Maximino Cerezo Barredo, Pintor de la Liberación     





PARA QUE LLEGUEMOS A SER SERES DEL ESPÍRITU

Domingo de Pentecostés, 8 de junio de 2025

Hechos de los apóstoles 2,1-11; Salmo 104; Juan 20,19-23.

Carlos Pérez B., Pbro.

 

Hoy nos ha tocado escuchar dos versiones diversas, pero que se enriquecen mutuamente, sobre el acontecimiento que corona la encarnación y la redención fraguada por Dios nuestro Padre y realizada en su Hijo eterno: la venida del Espíritu Santo.

San Lucas, en el libro de los Hechos de los Apóstoles, primera lectura, nos dice que sucedió en el ‘cincuentavo día’ (pentecoste hemera) de la pascua de Jesús. Estas siete semanas, que culminan con el cincuentavo día, son la plenitud de la obra de Dios.

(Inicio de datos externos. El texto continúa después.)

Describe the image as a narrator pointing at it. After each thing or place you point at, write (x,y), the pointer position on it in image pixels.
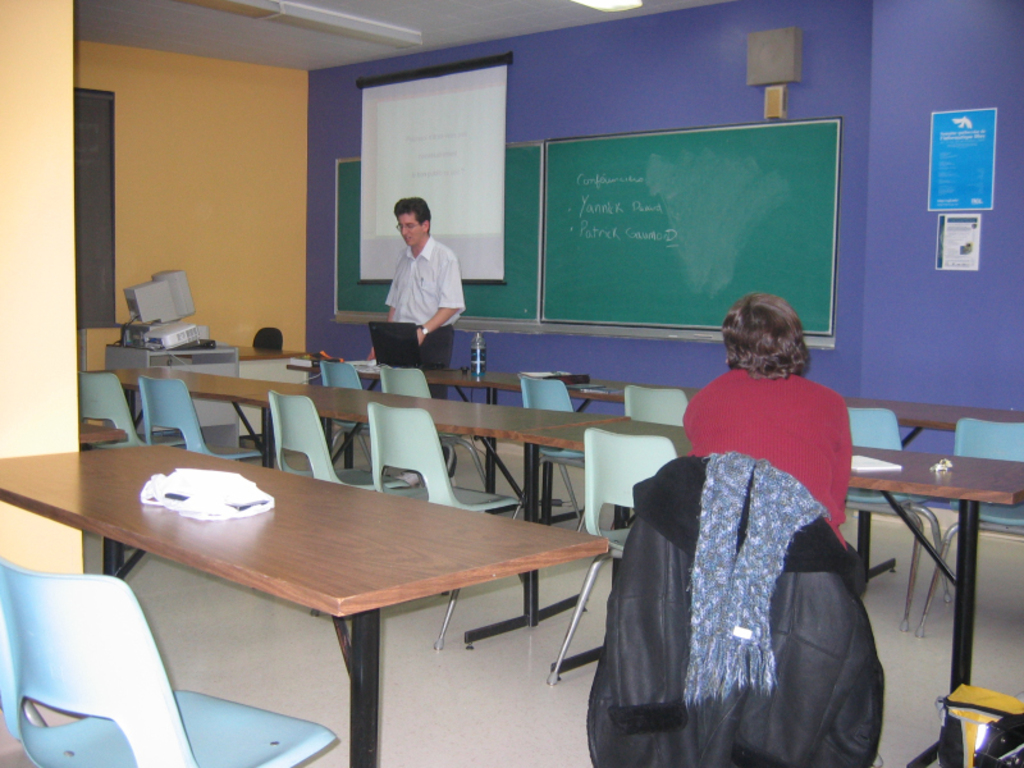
In this picture there are two people (752,317) among them one is sitting on the chair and other is standing near the board (359,279).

San Juan, por su parte, nos dice que todo esto sucedió el mismo día de la resurrección, el primer día de la semana judía, al tercero de su muerte en la cruz, el gran Domingo que se extiende hasta nuestros días porque Dios no se cansa de dar la vida y de darnos constantemente su santo Espíritu, para que esta corporalidad (¿animalidad? Sí, en su sentido positivo, porque somos creación de Dios) se vea impregnada de espiritualidad, de Espiritualidad.

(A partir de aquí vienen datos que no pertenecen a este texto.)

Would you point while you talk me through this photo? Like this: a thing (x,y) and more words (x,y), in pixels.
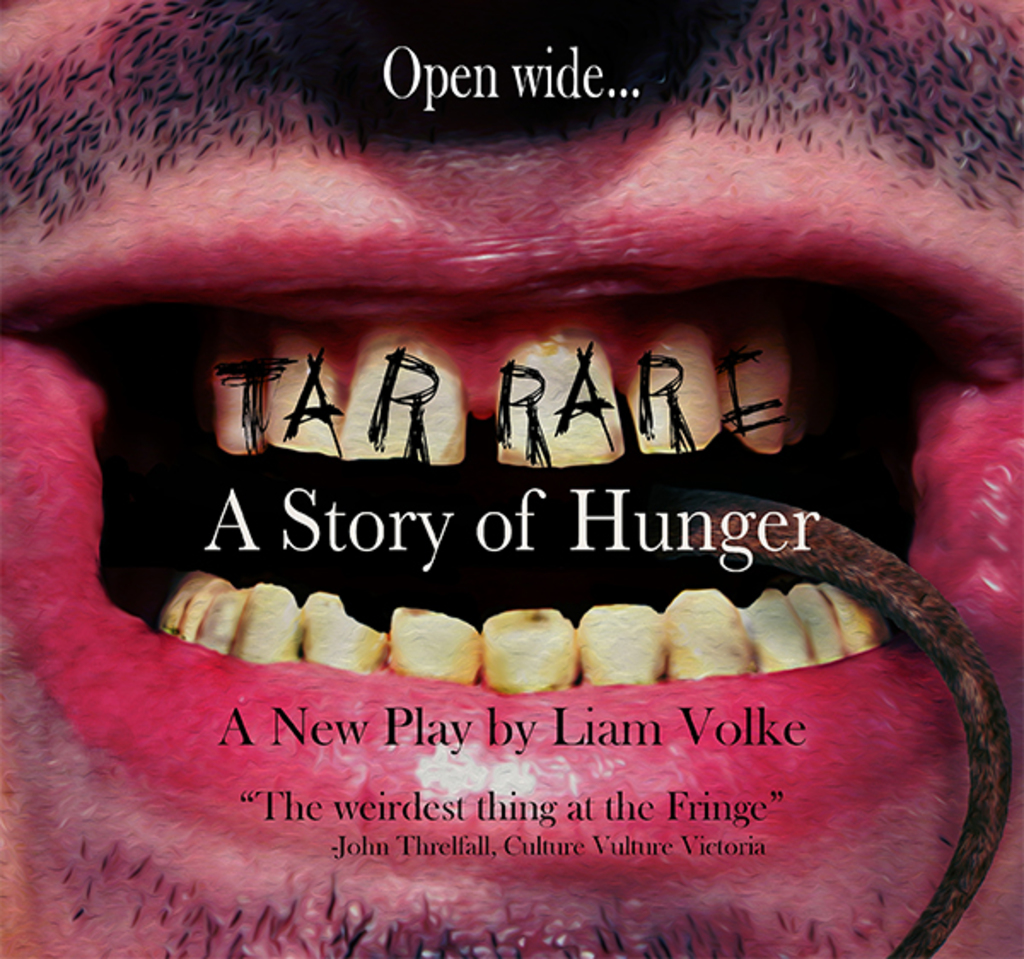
In this image I can see the person's mouth (595,741), teeth (540,658) and something is written on it.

Sin este baño profundo del Espíritu Santo, el Evangelio de Jesucristo habría quedado trunco, mocho. Se nos hubiera quedado como un buen recuerdo: el Hijo de Dios dio su vida en una cruz como lo hacen tantos héroes en nuestra historia de la humanidad. Habrían sido las buenas intenciones de nuestro Dios. Y, para acabar, esta obra se habría quedado en nuestras manos como tantas empresas que tomamos y terminan en el fracaso. ¿Por qué? Porque entran en juego nuestros intereses personales, nuestros egoísmos, nuestras inclinaciones hacia el ego, nuestros materialismos, etc. Habría terminado predominando nuestra carnalidad, como de hecho así tenemos nuestro mundo, hecho una selva de fieras salvajes. No exagero. Miremos Gaza: tantos niños, mujeres, ancianos, condenados al hambre, al exterminio, al genocidio, ante la mirada pasiva de las naciones, empezando por sus gobiernos… empezando por los gobiernos que más recursos e intereses tienen. Y, desgraciadamente, esto no es un caso único. Predomina en todo lo redondo de nuestro planeta.

El Espíritu Santo es la gran necesidad que tenemos todos los seres humanos y toda la humanidad entera en su conjunto. Jesucristo sopló sobre sus discípulos, también sobre nosotros, no tanto para que llegáramos a ser unas buenas gentes, sino para que fuéramos sus enviados, como lo escuchamos en el evangelio de hoy, sí para que lleváramos ese Espíritu a todo el mundo. ¿Cómo puede este mundo transformarse profundamente en la creación que Dios ha querido desde el principio? Sólo con la fuerza, con la luz, con la vitalidad de su santo Espíritu. Estamos en un paso intermedio en este proceso prolongado de la creación, Dios quiere recrearnos pero nos resistimos, nos aferramos a lo nuestro. Dios quiere hacernos seres del Espíritu, hombres y mujeres del Espíritu.

¿Nos imaginamos cómo será esta humanidad cuando todos nos dejemos impregnar y conducir por el Espíritu de Dios?

Sería de mucho provecho para nuestra espiritualidad y para nuestra labor apostólica, que cada uno de nosotros hiciera un repaso del evangelio según san Juan (o en los cuatro evangelios) sobre el rastro del Espíritu en el ministerio de Jesús; desde el capítulo primero, con el testimonio de Juan: "Juan dio testimonio diciendo: He visto al Espíritu que bajaba como una paloma del cielo y se quedaba sobre él” (Juan 1,32); pasando por el diálogo de Jesús con un hombre muy religioso, Nicodemo, en el capítulo 3: "Lo nacido de la carne, es carne; lo nacido del Espíritu, es espíritu. No te asombres de que te haya dicho: Tienen que nacer de lo alto. El viento sopla donde quiere, y oyes su voz, pero no sabes de dónde viene ni a dónde va. Así es todo el que nace del Espíritu” (Juan 3,6-8); hasta llegar a la última Cena: "Pero el Paráclito, el Espíritu Santo, que el Padre enviará en mi nombre, les lo enseñará todo y les recordará todo lo que yo les he dicho” (Juan 14,26).

A la familia del Prado nos haría bien repasar las páginas fantásticas, antes de que aparecieran los modernos movimientos carismáticos protestantes y después católicos, que nos dejó el padre Chevrier en el Verdadero Discípulo: "Renunciar al propio espíritu” (págs. 205 a 234).